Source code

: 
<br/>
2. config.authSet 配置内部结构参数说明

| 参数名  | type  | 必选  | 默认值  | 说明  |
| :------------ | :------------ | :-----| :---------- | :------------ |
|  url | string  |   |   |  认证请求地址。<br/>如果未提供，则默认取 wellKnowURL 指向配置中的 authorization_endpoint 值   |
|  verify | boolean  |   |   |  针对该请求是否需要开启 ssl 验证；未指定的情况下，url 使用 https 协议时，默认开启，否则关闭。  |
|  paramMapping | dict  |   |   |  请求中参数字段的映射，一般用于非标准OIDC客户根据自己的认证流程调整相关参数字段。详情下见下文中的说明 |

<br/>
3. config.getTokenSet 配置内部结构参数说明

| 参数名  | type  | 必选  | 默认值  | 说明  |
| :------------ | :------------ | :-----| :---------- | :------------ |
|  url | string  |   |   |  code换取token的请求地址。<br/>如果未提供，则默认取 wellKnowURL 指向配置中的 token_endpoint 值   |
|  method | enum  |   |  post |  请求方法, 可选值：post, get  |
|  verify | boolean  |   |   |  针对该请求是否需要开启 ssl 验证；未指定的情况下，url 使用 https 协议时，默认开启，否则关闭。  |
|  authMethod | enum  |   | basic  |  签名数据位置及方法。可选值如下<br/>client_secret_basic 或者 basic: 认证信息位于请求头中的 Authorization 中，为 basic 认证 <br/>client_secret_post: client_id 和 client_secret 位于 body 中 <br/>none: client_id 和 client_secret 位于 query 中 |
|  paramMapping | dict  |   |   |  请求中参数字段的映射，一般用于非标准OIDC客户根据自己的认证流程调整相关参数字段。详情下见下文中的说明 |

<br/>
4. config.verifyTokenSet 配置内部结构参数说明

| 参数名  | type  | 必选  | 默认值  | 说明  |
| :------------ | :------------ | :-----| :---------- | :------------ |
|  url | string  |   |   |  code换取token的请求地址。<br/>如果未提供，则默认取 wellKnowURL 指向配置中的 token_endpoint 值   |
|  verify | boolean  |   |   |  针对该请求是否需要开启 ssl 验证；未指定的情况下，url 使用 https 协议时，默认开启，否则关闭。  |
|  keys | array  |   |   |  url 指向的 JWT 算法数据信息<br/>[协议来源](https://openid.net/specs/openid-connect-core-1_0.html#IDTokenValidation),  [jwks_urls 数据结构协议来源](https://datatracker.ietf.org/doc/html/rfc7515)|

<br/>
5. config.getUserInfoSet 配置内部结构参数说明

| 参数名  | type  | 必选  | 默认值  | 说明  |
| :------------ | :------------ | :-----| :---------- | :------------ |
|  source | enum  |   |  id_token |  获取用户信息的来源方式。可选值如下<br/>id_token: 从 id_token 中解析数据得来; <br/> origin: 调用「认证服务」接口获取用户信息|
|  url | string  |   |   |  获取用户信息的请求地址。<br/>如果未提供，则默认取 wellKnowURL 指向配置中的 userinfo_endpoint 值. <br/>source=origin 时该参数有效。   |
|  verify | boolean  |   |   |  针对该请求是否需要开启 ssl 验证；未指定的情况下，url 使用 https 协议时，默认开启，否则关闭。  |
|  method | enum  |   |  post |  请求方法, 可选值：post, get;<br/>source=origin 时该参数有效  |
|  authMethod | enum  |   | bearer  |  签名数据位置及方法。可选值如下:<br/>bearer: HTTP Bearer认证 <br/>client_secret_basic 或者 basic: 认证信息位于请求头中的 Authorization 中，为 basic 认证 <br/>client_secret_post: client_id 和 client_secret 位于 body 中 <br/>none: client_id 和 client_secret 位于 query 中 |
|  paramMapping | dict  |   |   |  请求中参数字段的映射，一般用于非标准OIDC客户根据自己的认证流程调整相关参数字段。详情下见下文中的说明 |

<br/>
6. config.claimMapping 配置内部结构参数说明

================================

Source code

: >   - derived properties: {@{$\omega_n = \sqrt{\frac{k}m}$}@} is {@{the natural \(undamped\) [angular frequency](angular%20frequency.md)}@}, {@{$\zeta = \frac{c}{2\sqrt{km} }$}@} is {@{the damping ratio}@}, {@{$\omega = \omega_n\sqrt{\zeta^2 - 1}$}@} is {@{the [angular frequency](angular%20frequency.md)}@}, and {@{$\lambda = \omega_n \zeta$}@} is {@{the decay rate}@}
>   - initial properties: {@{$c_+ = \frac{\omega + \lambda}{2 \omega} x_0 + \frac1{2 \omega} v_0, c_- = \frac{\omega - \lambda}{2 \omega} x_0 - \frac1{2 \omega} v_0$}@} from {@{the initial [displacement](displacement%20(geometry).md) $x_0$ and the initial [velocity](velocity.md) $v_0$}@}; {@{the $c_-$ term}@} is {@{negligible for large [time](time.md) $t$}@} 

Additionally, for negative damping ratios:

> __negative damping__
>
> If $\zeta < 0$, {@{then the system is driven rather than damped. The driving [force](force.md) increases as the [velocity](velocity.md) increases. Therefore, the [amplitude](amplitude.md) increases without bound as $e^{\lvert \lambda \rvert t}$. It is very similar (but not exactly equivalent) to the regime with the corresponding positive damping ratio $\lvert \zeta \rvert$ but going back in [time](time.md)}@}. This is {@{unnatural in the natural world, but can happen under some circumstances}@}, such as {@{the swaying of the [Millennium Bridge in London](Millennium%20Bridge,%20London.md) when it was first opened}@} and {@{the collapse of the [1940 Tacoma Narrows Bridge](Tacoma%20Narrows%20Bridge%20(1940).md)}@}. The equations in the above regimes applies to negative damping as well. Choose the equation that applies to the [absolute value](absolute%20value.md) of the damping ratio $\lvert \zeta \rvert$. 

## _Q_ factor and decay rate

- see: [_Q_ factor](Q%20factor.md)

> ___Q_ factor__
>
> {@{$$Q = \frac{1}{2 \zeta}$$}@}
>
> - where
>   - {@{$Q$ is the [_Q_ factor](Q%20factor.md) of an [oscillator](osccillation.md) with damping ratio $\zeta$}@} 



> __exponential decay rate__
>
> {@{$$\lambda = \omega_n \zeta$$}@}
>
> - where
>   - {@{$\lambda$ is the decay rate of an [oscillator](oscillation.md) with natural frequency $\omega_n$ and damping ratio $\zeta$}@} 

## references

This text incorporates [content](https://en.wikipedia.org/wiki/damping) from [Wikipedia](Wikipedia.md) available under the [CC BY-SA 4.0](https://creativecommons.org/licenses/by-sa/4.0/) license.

================================

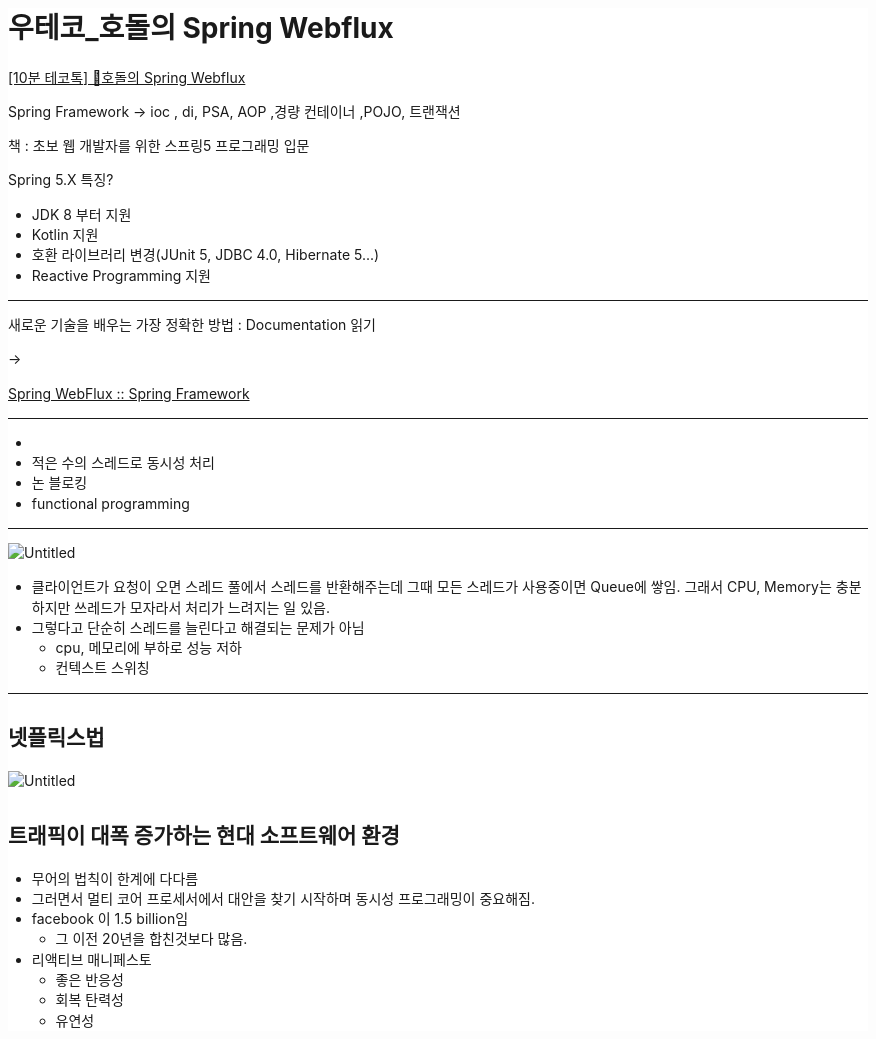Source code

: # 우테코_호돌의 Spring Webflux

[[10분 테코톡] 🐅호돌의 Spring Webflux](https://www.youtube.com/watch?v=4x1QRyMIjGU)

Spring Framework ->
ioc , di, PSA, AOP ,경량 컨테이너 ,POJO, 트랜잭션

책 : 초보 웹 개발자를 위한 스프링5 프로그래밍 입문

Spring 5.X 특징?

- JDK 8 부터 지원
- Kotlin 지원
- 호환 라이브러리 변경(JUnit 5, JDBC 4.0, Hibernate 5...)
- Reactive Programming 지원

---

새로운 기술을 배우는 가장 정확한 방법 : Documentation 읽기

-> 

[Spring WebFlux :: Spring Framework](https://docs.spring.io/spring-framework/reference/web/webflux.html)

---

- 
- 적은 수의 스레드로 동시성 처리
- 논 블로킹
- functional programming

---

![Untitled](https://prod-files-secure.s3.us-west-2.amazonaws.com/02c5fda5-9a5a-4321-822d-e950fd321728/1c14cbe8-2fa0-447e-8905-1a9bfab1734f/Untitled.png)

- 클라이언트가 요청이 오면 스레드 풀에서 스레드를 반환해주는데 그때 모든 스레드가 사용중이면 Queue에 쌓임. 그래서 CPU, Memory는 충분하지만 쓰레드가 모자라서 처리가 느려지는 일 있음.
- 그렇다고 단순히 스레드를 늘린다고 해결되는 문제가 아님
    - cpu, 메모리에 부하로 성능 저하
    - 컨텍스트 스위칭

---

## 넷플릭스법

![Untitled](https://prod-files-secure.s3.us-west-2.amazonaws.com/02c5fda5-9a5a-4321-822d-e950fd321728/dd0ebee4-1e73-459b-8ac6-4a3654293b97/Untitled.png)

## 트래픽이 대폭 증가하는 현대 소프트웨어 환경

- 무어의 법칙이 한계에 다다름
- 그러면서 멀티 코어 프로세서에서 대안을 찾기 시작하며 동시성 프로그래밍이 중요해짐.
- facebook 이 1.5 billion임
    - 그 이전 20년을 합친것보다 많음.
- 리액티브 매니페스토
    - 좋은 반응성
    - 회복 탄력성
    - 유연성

================================

> _PROMPT_:
Beginning at the line with "## _Q_ factor and decay rate" and ending at the line with "This text incorporates", reproduce each line of the data above exactly, and add no other lines.

> _ANSWER TO THE EXERCISE_:
## _Q_ factor and decay rate

- see: [_Q_ factor](Q%20factor.md)

> ___Q_ factor__
>
> {@{$$Q = \frac{1}{2 \zeta}$$}@}
>
> - where
>   - {@{$Q$ is the [_Q_ factor](Q%20factor.md) of an [oscillator](osccillation.md) with damping ratio $\zeta$}@} 



> __exponential decay rate__
>
> {@{$$\lambda = \omega_n \zeta$$}@}
>
> - where
>   - {@{$\lambda$ is the decay rate of an [oscillator](oscillation.md) with natural frequency $\omega_n$ and damping ratio $\zeta$}@} 

## references

This text incorporates [content](https://en.wikipedia.org/wiki/damping) from [Wikipedia](Wikipedia.md) available under the [CC BY-SA 4.0](https://creativecommons.org/licenses/by-sa/4.0/) license.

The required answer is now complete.